EXERCISE DETAILS: Update the event notice from "Dr. Edward Rhodes" down to "and includes lunch.", replacing "lunch" with "dinner" throughout that span.

EXCERPTED PASSAGE:
════════

DACOR: America's 'War to End All Wars': A Retrospective, 'Pearl Harbor Remembrance Day' Critique
One hundred years after the conclusion of the "War to End All Wars" - and on the anniversary of the attack that ended all doubts about whether America would enter into the war that came after it - it is useful to take another look at the logic which led Woodrow Wilson to disregard traditional injunctions against European political entanglement and to conclude that a millennial moment was at hand, a moment in which it would, indeed, be possible to "make the world safe for Democracy." What we see is that embedded in Wilson's war aims were a set of assumptions about human nature that virtually assured that American involvement in the Great War would, in its own terms, be a failure. The conclusion that follows is both painful and ironic: the roots of World War II can be found not so much in America's failure to join Wilson's League of Nations as in Wilson's efforts to create it.
Dr. Edward Rhodes is Professor of Government and International Affairs at George Mason University. His research has focused on American foreign and national security policy, looking particularly at embedded assumptions about the nature of liberal, republican democracy. He served as Dean of GMU's School of Public Policy from 2010-2013 and has also spent time in the Pentagon on Navy staff and time in the State and Commerce Departments. This event costs $25 and includes lunch.

════════

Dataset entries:

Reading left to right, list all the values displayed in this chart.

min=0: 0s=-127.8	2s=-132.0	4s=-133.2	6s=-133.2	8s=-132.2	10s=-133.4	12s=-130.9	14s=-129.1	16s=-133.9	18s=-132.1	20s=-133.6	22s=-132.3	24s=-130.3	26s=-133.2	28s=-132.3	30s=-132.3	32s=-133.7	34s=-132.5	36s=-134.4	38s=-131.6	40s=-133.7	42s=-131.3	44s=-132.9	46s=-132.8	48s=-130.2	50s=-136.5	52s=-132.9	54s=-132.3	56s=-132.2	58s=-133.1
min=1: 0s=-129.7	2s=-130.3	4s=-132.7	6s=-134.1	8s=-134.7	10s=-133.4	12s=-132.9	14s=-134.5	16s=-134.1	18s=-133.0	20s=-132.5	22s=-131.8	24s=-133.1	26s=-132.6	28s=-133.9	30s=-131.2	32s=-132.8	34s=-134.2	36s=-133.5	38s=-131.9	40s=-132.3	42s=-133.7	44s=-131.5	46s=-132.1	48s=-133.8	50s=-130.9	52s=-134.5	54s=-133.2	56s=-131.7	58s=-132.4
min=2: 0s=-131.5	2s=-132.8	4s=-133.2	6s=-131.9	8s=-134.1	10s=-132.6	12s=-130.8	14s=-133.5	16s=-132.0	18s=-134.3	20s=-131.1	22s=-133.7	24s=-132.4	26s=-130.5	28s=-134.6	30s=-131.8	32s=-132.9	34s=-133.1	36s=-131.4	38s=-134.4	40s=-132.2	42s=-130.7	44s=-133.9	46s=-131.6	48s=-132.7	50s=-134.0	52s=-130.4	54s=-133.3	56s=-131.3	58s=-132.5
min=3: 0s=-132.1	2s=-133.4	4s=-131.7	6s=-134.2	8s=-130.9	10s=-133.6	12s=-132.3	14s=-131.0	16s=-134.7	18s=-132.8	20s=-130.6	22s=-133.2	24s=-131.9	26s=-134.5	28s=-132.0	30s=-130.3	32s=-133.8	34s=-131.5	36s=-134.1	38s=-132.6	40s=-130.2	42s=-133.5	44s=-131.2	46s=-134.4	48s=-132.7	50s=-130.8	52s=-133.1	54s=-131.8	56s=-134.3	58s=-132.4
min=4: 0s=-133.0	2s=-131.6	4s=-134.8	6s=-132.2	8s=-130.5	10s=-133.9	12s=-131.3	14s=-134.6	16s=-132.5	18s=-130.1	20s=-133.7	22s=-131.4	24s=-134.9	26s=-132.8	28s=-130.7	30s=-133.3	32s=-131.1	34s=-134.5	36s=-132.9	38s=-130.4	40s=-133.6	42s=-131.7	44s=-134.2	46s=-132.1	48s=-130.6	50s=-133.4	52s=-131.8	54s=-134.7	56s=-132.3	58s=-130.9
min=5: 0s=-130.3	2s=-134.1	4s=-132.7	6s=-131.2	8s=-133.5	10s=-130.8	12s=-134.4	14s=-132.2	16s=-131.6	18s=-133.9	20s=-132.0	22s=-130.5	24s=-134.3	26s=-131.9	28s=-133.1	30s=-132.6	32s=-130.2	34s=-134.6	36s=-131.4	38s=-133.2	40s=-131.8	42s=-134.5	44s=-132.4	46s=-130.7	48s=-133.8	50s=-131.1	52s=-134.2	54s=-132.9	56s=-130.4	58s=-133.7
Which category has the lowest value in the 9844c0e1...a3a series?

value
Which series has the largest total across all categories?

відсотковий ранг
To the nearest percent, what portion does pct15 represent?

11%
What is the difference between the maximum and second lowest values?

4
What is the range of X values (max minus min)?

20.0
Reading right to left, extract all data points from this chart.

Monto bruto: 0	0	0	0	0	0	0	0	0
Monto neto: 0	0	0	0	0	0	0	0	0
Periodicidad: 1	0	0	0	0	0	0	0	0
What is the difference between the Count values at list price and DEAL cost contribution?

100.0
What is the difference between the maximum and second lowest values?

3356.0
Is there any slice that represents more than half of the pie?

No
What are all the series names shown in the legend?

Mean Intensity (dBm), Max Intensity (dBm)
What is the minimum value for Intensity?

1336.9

════════

RESULT OF THE TASK:
Dr. Edward Rhodes is Professor of Government and International Affairs at George Mason University. His research has focused on American foreign and national security policy, looking particularly at embedded assumptions about the nature of liberal, republican democracy. He served as Dean of GMU's School of Public Policy from 2010-2013 and has also spent time in the Pentagon on Navy staff and time in the State and Commerce Departments. This event costs $25 and includes dinner.